Additional information on results:

- Experiment 1:
Based on the results of the dose range finding test, the test substance was tested up to the dose level of 3330 µg/plate in the absence and presence of 5% (v/v) S9-mix with the Salmonella typhimurium strains, TA1535, TA1537 and TA98. Precipitation of the test substance on the plates was observed at the start and at the end of the incubation period at the highest dose level of 3330 µg/plate. With the exception of tester strain TA98 in the absence of S9-mix (where a moderate reduction in the number of revertant colonies was observed at the two highest tested concentrations), there was no reduction of the bacterial background lawn and no biologically relevant decrease in the number of revertants at any of the concentrations tested in all three tester strains in the absence and presence of S9-mix. Finally, no increase in the number of revertants was observed upon treatment with the test substance under all conditions tested.
- Experiment 2:
To obtain more information about the possible mutagenicity of the test substance, a second mutation experiment was performed in the absence of S9-mix and in the presence of 10% (v/v) S9-mix. Based on the results of the first mutation assay, the test substance was tested up to the dose level of 3330 µg/plate in strains TA1535, TA1537, TA98, TA100 and WP2uvrA. Precipitation of the test substance on the plates was observed at the start of the incubation period at a concentration of 3330 µg/plate. At the end of the incubation period precipitation was observed at 1000 and 3330 µg/plate in all tester strains, with the exception of tester strain WP2uvrA. In this tester strain precipitation on the plates was already observed at a dose level of 333 µg/plate. With the exception of tester strain TA100 in the presence of S9-mix (where an extreme reduction in the number of revertant colonies was observed at the highest tested concentration), there was no reduction of the bacterial background lawn and no biologically relevant decrease in the number of revertants at any of the concentrations tested in all tester strains in the absence and presence of S9-mix. Finally, in the second mutation experiment, no biological relevant increase in the number of revertants was observed upon treatment with the test substance under all conditions tested. Although an increase above the historical control data range was observed at a dose of 333 µg/plate in tester strain TA1537 in the presence of S9-mix, this increase was not dose dependent and caused by one outlier. Therefore this increase was considered not biologically relevant.

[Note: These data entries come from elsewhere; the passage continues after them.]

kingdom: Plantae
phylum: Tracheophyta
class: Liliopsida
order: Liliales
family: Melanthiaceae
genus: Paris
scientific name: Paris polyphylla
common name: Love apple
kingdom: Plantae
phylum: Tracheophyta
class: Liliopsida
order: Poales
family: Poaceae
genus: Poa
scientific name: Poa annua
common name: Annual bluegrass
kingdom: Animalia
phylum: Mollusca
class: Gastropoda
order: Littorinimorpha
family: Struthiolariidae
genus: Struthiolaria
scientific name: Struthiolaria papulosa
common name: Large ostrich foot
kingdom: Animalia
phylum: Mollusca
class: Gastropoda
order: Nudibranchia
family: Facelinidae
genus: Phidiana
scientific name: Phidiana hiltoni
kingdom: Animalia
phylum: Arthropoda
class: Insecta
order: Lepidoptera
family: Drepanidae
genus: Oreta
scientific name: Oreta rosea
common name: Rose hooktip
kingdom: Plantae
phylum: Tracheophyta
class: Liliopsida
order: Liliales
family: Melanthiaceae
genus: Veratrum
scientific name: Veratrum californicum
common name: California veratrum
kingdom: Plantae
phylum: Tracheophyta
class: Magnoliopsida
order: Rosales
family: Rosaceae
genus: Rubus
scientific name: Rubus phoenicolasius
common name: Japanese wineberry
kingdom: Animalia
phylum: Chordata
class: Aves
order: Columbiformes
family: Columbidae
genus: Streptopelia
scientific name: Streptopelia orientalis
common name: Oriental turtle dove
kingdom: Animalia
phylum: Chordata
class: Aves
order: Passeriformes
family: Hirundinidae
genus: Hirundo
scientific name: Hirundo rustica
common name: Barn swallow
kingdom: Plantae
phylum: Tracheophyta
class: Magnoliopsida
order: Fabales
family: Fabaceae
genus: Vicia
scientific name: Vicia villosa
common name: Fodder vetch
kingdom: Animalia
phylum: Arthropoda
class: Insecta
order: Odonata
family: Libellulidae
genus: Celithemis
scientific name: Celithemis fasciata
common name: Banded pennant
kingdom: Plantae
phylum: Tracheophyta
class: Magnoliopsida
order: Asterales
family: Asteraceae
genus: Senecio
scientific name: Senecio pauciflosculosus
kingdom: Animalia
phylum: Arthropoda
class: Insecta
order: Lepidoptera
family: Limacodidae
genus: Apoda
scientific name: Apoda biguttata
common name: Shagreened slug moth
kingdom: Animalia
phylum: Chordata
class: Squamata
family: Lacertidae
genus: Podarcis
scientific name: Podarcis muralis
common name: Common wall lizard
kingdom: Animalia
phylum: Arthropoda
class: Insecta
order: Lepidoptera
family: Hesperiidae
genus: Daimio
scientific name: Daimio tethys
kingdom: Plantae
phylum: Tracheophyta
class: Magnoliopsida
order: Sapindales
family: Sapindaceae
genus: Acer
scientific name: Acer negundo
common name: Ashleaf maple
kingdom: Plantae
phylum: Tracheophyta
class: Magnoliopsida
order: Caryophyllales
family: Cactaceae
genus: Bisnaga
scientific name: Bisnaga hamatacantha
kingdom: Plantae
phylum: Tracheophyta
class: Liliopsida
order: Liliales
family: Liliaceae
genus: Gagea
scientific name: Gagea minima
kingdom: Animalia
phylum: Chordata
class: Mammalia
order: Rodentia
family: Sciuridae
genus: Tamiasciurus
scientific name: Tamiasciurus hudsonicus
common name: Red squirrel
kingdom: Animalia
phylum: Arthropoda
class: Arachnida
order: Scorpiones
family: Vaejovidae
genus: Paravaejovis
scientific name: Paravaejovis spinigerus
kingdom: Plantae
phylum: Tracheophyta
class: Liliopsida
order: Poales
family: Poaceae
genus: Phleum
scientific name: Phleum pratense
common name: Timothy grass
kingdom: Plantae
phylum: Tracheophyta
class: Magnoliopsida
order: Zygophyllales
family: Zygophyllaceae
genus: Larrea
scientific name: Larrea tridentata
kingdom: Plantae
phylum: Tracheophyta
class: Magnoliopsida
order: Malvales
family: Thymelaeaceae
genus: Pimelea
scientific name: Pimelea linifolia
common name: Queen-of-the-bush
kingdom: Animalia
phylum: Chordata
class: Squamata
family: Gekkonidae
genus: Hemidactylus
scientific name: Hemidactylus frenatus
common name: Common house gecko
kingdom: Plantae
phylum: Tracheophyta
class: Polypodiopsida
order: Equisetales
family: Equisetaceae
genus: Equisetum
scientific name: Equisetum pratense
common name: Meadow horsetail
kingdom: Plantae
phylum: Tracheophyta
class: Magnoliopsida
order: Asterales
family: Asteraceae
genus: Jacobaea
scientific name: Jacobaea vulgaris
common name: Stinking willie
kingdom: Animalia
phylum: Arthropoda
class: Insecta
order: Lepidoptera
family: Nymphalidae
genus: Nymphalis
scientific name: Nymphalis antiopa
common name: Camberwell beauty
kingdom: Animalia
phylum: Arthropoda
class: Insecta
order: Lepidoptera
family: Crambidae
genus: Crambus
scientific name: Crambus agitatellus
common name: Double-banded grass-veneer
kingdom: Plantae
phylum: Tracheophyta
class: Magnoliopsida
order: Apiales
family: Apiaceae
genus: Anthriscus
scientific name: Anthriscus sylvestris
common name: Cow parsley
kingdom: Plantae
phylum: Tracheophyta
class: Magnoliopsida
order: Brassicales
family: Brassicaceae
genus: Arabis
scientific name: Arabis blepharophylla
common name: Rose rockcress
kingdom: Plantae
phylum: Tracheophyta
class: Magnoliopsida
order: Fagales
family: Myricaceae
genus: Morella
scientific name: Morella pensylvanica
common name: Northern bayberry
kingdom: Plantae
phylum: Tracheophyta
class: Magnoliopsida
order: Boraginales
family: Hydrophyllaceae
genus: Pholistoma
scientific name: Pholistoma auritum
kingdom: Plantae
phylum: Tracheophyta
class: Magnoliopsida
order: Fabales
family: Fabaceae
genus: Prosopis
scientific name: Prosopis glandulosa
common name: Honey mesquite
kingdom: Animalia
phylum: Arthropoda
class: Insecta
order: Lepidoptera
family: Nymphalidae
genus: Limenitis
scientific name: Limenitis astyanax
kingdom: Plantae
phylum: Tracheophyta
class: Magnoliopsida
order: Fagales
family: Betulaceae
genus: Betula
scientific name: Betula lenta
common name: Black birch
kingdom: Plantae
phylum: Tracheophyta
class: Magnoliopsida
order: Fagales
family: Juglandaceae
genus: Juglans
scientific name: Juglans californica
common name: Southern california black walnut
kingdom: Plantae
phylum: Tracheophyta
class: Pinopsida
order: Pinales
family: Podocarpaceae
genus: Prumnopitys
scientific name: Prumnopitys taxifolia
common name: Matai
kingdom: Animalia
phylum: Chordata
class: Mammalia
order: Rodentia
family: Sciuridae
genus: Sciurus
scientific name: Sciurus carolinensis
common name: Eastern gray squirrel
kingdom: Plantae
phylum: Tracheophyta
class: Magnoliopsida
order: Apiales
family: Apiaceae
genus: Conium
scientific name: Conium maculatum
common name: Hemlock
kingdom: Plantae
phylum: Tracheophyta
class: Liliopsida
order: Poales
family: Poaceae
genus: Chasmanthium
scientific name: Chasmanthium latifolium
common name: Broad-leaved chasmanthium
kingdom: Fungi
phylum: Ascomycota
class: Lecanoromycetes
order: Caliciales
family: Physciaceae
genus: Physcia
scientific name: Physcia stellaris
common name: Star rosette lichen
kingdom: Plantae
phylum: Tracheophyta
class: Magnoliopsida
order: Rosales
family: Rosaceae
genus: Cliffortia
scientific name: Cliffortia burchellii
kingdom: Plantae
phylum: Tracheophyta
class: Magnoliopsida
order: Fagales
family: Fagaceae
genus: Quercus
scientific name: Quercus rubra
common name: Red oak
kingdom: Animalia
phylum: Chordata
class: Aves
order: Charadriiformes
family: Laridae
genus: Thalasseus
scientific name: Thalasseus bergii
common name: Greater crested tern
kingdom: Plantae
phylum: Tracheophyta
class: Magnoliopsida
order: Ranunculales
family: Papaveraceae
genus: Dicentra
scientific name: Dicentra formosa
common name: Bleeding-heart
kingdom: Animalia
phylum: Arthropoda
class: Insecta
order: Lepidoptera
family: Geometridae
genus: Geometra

Applicant's summary and conclusion

Conclusions:

Under the study conditions, it was concluded that the test substance was not mutagenic in the Salmonella typhimurium reverse mutation assay and in the Escherichia coli reverse mutation assay.

Executive summary:

A study was conducted to determine the mutagenic potential of the test substance according OECD Guideline 471 and EU Method B.13/14. The substance was tested up to the dose level of 3330 µg/plate in strains TA1535, TA1537, TA98, TA100 and WP2uvrA with (5 or 10% (v/v)) and without metabolic activation (S9-mix). Precipitates, toxicity and mutagenicity were evaluated. All bacterial strains showed negative responses over the entire dose range, i.e. there was no significant dose-related increase in the number of revertants in two independently repeated experiments. The negative and strain-specific positive control values were within the laboratory historical control data ranges indicating that the test conditions were adequate and that the metabolic activation system functioned properly. Under the study conditions, the substance was not mutagenic in the Salmonella typhimurium and Escherichia coli reverse mutation assays (Verbaan, 2011).